[Saved entries]
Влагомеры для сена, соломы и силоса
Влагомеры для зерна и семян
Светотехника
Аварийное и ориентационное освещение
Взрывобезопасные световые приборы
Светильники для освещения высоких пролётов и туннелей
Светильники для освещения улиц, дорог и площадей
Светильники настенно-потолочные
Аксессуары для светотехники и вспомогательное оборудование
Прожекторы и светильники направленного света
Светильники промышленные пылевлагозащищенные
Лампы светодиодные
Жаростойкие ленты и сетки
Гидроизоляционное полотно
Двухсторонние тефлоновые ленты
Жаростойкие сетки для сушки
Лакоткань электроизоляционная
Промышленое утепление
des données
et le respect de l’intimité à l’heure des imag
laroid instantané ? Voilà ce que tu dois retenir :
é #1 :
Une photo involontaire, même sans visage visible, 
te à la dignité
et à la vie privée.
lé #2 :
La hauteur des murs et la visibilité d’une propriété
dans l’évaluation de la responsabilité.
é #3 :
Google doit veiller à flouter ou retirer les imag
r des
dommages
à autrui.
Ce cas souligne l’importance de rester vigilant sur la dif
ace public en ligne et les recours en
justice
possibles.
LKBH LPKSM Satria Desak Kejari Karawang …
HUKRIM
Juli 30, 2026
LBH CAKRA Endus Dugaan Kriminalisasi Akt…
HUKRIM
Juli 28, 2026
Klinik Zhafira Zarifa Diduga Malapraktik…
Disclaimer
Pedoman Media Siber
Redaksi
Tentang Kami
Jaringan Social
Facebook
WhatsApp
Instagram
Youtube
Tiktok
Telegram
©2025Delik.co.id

==

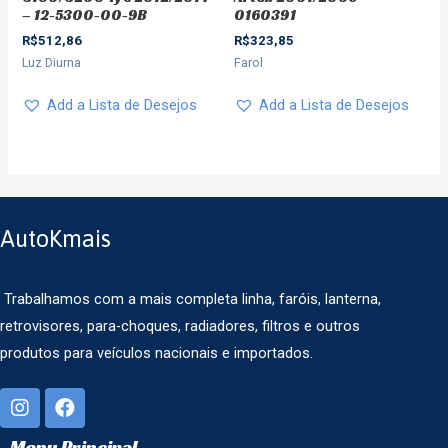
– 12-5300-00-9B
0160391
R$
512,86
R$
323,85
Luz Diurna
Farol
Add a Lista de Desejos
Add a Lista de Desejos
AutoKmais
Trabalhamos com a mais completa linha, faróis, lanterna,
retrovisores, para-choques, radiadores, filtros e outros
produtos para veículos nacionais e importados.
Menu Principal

_About this exercise:_ Pick out every line of the saved entries that contains the word "Жаростойкие", and copy each one. Case counts.

_Result of the exercise:_
Жаростойкие ленты и сетки
Жаростойкие сетки для сушки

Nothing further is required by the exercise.